# Favorite Winter Weather Phrases



## billski (Jan 8, 2008)

My favorite winter weather phrases include:

"Cold Front"
"Winter Storm Warning"
"12+ inches"
"school closings"


----------



## severine (Jan 8, 2008)

Nor'Easter


----------



## Greg (Jan 8, 2008)

severine said:


> Nor'Easter



'Nuff Said.


----------



## WJenness (Jan 8, 2008)

"This storm will be measured in feet, not inches"

-w


----------



## Warp Daddy (Jan 8, 2008)

whiteout
blizzard warnings/watch
Storm of the Decade
here's a strictly North Country  colloqialism: "Jeezum Crow we got a real Blinger headed our way "


----------



## bvibert (Jan 8, 2008)

severine said:


> Nor'Easter





Greg said:


> 'Nuff Said.



Agreed!

I wouldn't mind hearing the word blizzard on the weather report either though...


----------



## Greg (Jan 8, 2008)

bvibert said:


> Agreed!
> 
> I wouldn't mind hearing the word blizzard on the weather report either though...



Nah. "Blizzard" is too scary. I would feel compelled to run to the grocery store and stock up on milk, bottled water and batteries... :roll:


----------



## bvibert (Jan 8, 2008)

Greg said:


> Nah. "Blizzard" is too scary. I would feel compelled to run to the grocery store and stock up on milk, bottled water and batteries... :roll:



:lol: That's the point, then all you spazzoids would be hunkered down in your houses while I'm getting the good stuff...


----------



## cbcbd (Jan 8, 2008)

"Titty bit nipply"


----------



## wa-loaf (Jan 8, 2008)

Two lows will combine and getting stuck off the coast . . .


----------



## billski (Jan 8, 2008)

Warp Daddy said:


> here's a strictly North Country  colloqialism: "Jeezum Crow we got a real Blinger headed our way "
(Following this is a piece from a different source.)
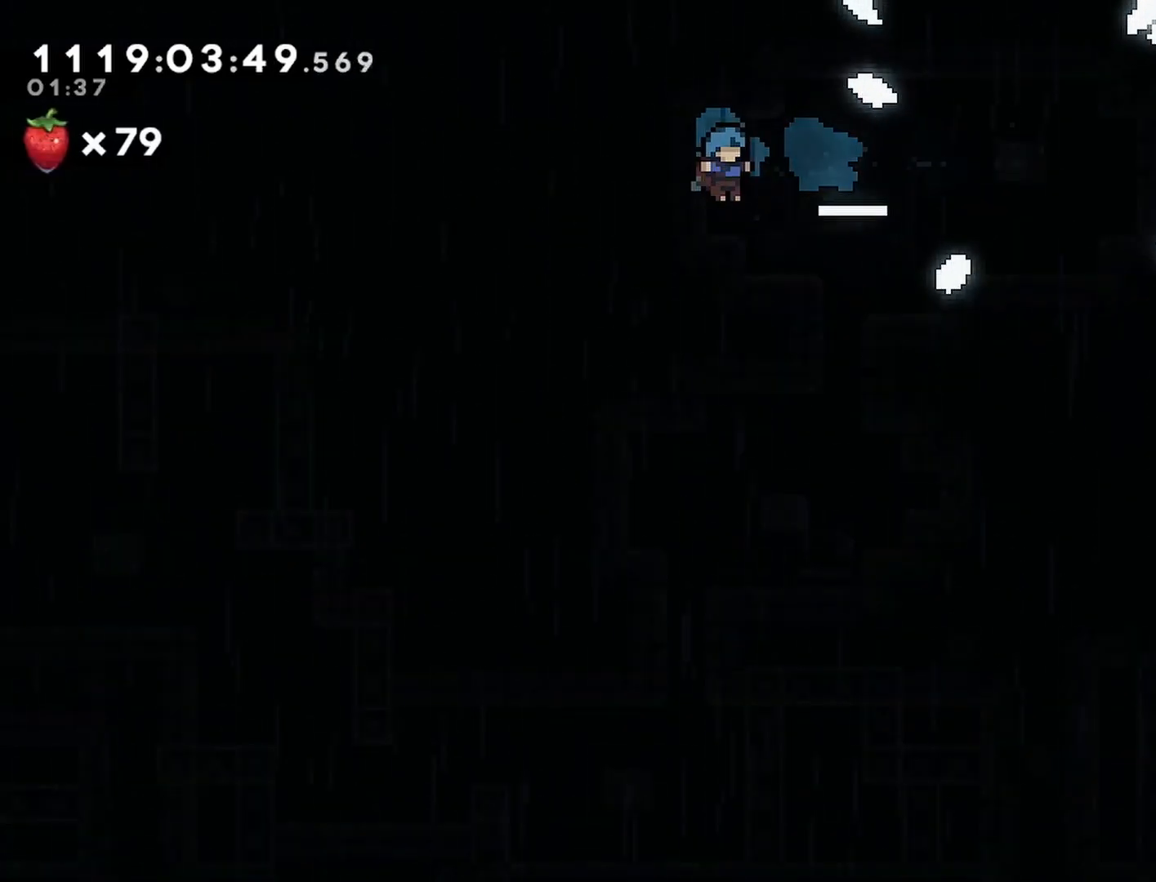
{"buttons": ["DPAD_LEFT"], "left_stick": "center", "right_stick": "center", "events": [[50, "DPAD_DOWN", "down"], [117, "DPAD_DOWN", "up"], [183, "DPAD_DOWN", "down"], [250, "DPAD_DOWN", "up"], [300, "DPAD_DOWN", "down"], [467, "DPAD_LEFT", "down"], [483, "DPAD_DOWN", "up"]]}
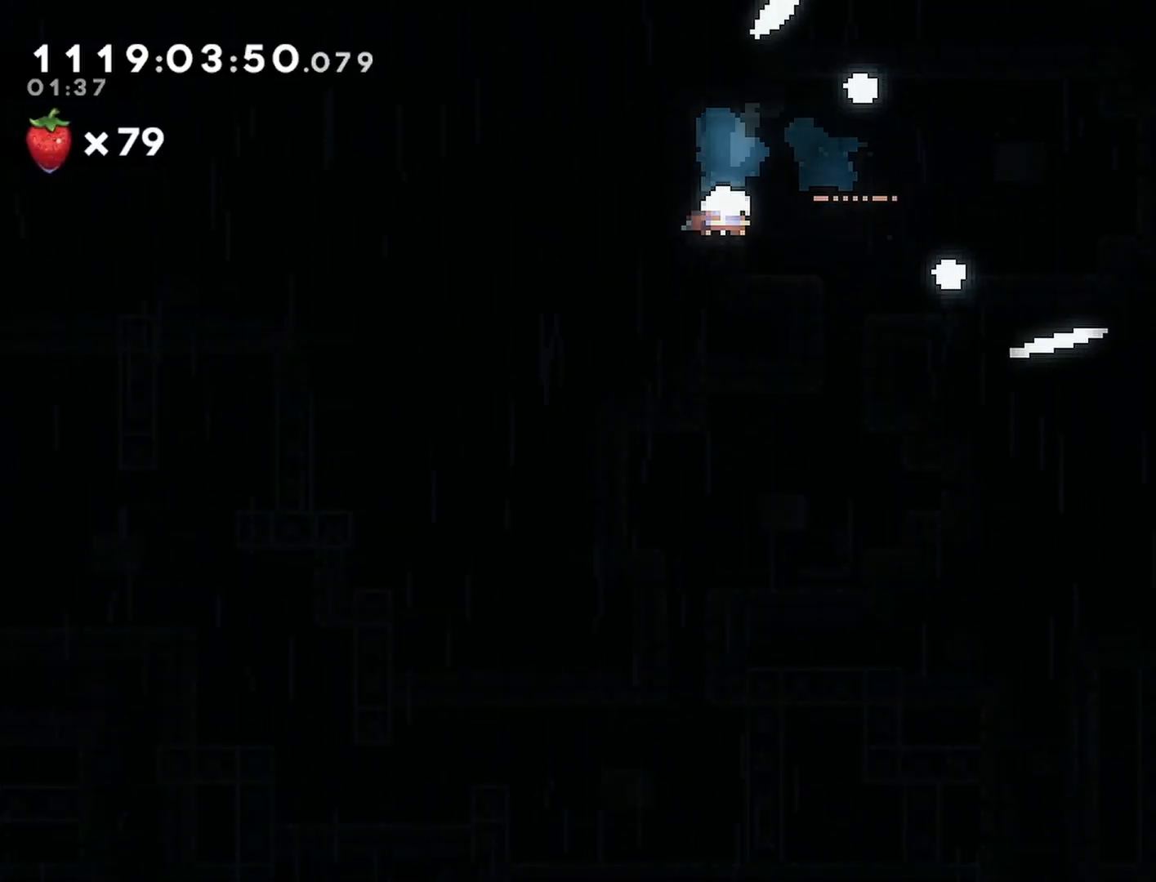
{"buttons": ["DPAD_LEFT"], "left_stick": "center", "right_stick": "center", "events": [[83, "DPAD_DOWN", "down"], [83, "DPAD_LEFT", "up"], [83, "DPAD_RIGHT", "down"], [167, "DPAD_DOWN", "up"], [167, "DPAD_RIGHT", "up"], [183, "DPAD_LEFT", "down"], [217, "DPAD_DOWN", "down"], [233, "DPAD_LEFT", "up"], [233, "DPAD_RIGHT", "down"], [333, "DPAD_RIGHT", "up"], [350, "DPAD_DOWN", "up"], [350, "DPAD_LEFT", "down"], [400, "DPAD_DOWN", "down"], [417, "DPAD_LEFT", "up"], [417, "DPAD_RIGHT", "down"], [467, "DPAD_RIGHT", "up"], [483, "DPAD_LEFT", "down"], [500, "DPAD_DOWN", "up"]]}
If I ever hear that, I'm packing the car, skis, boards, 10 boxes of granola bars and I'm outta here.  Call it a "short-term disability"  :wink:


p.s., did I ever mention the time the snows were coming and I was heading up, I was so excited, I forgot my jacket!  Skied in my fleece all day.  While the sun was shining, I still needed a LOT of warm-ups.  my wee-one will never let me forget it.  Didn't realize it until halfway there....


----------



## Warp Daddy (Jan 8, 2008)

I'll let ya know Billski next time it 's uttered in our local "greasy spoon "


----------



## Paul (Jan 8, 2008)

No one has mentioned "Alberta Clipper" yet?

For shame...


I'll also add "Lake-Effect"


----------



## ajl50 (Jan 8, 2008)

ANY of the above work for me


----------



## ckofer (Jan 8, 2008)

"If you don't need to go anywhere, stay home"
"That's gonna be a bit much for a snowblowa'. Jeezum"
"And I just got the deck clear..."


----------



## ckofer (Jan 8, 2008)

Another:

"Cars are stuck on 128" 
(name the year)


----------



## GrilledSteezeSandwich (Jan 8, 2008)

Jezum for the new englanders..lol


----------



## WJenness (Jan 8, 2008)

ckofer said:


> Another:
> 
> "Cars are stuck on 128"
> (name the year)



What is 1978, Alex?

-w


----------



## hammer (Jan 8, 2008)

ckofer said:


> Another:
> 
> "Cars are stuck on 128"
> (name the year)


second answer...what is 2007?


----------



## Paul (Jan 9, 2008)

hammer said:


> second answer...what is 2007?



What is, all the fargin' time?


----------



## severine (Jan 9, 2008)

GrilledSteezeSandwich said:


> Jezum for the new englanders..lol


That's not a "New England" thing... Must be New Hampshire. :roll:


----------



## Warp Daddy (Jan 9, 2008)

Nny


----------



## f1kartracer (Jan 9, 2008)

dense cold air
deeping low pressure of of the coast


----------



## billski (Jan 9, 2008)

i want it to be cold again so we can be envious of each other's trip reports....


----------



## noski (Jan 10, 2008)

Warp Daddy said:


> Nny


 AND northern Vt.  It's the Vermont State Bird, the Jeezum Crow- I am sure of it. This phrase has been one I have heard all my life in northern Vt (40+ years). It's like uttering a "swear" word and getting away with it.


----------



## billski (Jan 10, 2008)

noski said:


> AND northern Vt.  It's the Vermont State Bird, the Jeezum Crow- I am sure of it. This phrase has been one I have heard all my life in northern Vt (40+ years). It's like uttering a "swear" word and getting away with it.



:smile:
That and duct/duck tape, you have everything you need  :lol:


----------



## Warp Daddy (Jan 10, 2008)

A nod to my friends in Great State of Vermont -- !!!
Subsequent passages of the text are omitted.